# User-User Collaborative Filtering

Simple User-User Collaborative Filtering recommendation system using the Pearson Correlation Coefficient to find similar users.

## Pearson Correlation Coefficient
A measure of the linear relatioinship between two variables. It is a number between -1 and 1 that indicates the extent to which two variables change together. **The Formula:** <br>
$
r = \frac{\sum_{i=1}^{n} (X_i - \bar{X})(Y_i - \bar{Y})}{\sqrt{\sum_{i=1}^{n} (X_i - \bar{X})^2 \sum_{i=1}^{n} (Y_i - \bar{Y})^2}}
$<br>
- where $\bar{X}$ and $\bar{Y}$ are the means of $X$ and $Y$<br>
- $X_i$ and $Y_i$ are individual data points in $X$ and $Y$

In [19]:
import pandas as pd
import numpy as np

In [20]:
user_ratings = pd.DataFrame({
    'User': ['Alice', 'Bob', 'Carol', 'Dave', 'Eve', 'Frank'],
    'Star Wars': [5, 4, np.nan, 1, np.nan, 2],
    'The Matrix': [3, np.nan, 2, np.nan, 4, 5],
    'Avatar': [2, 1, 5, 4, 3, np.nan],
    'Inception': [np.nan, 5, 4, 3, 2, 1],
    'The Avengers': [4, 3, np.nan, 2, 1, np.nan]
})

# Set 'User' as the index
user_ratings.set_index('User', inplace=True)

In [21]:
# Transpose the DataFrame
user_ratings_T = user_ratings.transpose()
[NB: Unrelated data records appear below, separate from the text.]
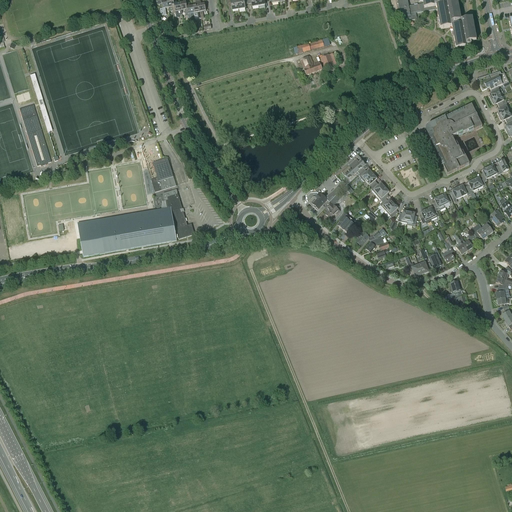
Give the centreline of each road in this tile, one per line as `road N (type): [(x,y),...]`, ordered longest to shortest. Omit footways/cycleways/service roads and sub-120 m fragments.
road 1 (residential): [(372,156),(406,139),(420,115),(467,92),(478,96),(498,138),(494,152),(413,194),(383,169)]
road 2 (track): [(264,252),(248,266),(348,511)]
road 3 (residential): [(243,212),(186,128),(139,0)]
road 4 (residential): [(293,199),(332,242),(385,280),(427,284),(471,262)]
road 5 (secondary): [(0,284),(193,249)]
road 6 (secondary): [(355,136),(409,92),(496,56)]
road 7 (residential): [(215,27),(346,5)]
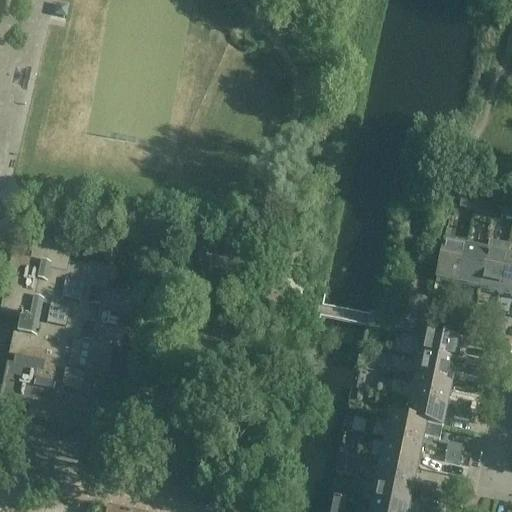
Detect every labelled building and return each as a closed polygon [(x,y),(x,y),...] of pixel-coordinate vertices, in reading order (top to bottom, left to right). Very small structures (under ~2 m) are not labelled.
[(460,200),(459,202),(458,208),(472,211),(474,203),(460,200)] [(474,203),(472,211),(486,214),(488,206),(474,203)] [(511,211),(502,209),(500,217),(511,220),(511,211)] [(12,260),(1,315),(16,318),(16,320),(20,321),(18,331),(14,330),(8,359),(44,366),(43,374),(36,372),(26,420),(100,436),(110,388),(104,386),(111,352),(118,353),(129,298),(110,294),(115,271),(87,266),(86,269),(66,265),(70,243),(37,236),(31,263),(12,260)] [(464,249),(443,245),(435,281),(457,286),(464,249)] [(486,254),(464,249),(457,286),(478,290),(486,254)] [(507,258),(486,254),(478,290),(499,295),(507,258)] [(511,259),(507,258),(499,295),(511,297),(511,259)] [(459,344),(423,336),(418,358),(454,366),(459,344)] [(454,366),(418,358),(414,379),(450,387),(454,366)] [(478,371),(480,362),(466,359),(464,368),(478,371)] [(478,371),(464,368),(462,377),(476,380),(478,371)] [(450,387),(414,379),(410,401),(446,408),(450,387)] [(446,408),(410,401),(405,422),(441,429),(446,408)] [(469,413),(471,404),(457,401),(455,410),(469,413)] [(469,413),(455,410),(453,419),(467,422),(469,413)] [(422,437),(439,441),(441,429),(405,422),(389,418),(384,440),(420,447),(422,437)] [(420,447),(384,440),(380,461),(416,468),(420,447)] [(460,455),(462,447),(448,444),(446,452),(460,455)] [(116,466),(135,470),(138,455),(119,451),(116,466)] [(460,455),(446,452),(444,462),(458,465),(460,455)] [(416,468),(380,461),(375,482),(411,490),(416,468)] [(411,490),(375,482),(371,503),(407,511),(411,490)] [(435,494),(437,486),(422,483),(421,491),(435,494)] [(435,494),(421,491),(418,501),(433,504),(435,494)] [(343,511),(345,496),(334,495),(332,511),(343,511)] [(406,511),(407,511),(371,503),(369,511),(406,511)]
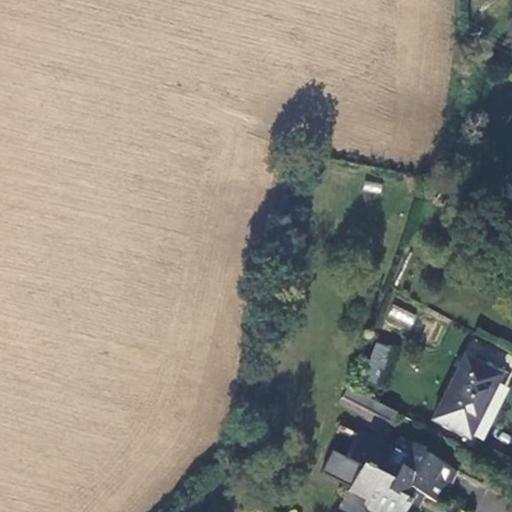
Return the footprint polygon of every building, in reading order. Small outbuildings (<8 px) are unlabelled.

# Compute Pearson Correlation between users
correlation_matrix = user_ratings_T.corr(method='pearson')

# Get similarity of all users to 'Alice'
alice_similarity = correlation_matrix['Alice']

# Sort by similarity
alice_similarity = alice_similarity.sort_values(ascending=False)

In [22]:
# Find movies that Alice hasn't rated yet
alice_unrated_movies = user_ratings.columns[user_ratings.loc['Alice'].isna()].tolist()

# Recommend movies based on what similar users have liked
recommended_movies = {}
for movie in alice_unrated_movies:
    other_users = user_ratings.index[user_ratings[movie].notna()].tolist()
    if 'Alice' in other_users:
        other_users.remove('Alice')
    sim_sum = np.sum([alice_similarity[user] for user in other_users])
    weighted_ratings = np.sum([alice_similarity[user] * user_ratings.loc[user, movie] for user in other_users])
    recommended_movies[movie] = weighted_ratings / sim_sum if sim_sum != 0 else 0

# Sort movies by weighted rating
recommended_movies = sorted(recommended_movies.items(), key=lambda x: x[1], reverse=True)

recommended_movies

[('Inception', 1.6233030277982337)]

**Inception** is the movie being recommended to **Alice**, **1.623..** is the weighted average rating for **Inception** based on the ratings given by users who are similar to **Alice**. The weighting is done using the Pearson Correlation Coefficient as a measure of similarity.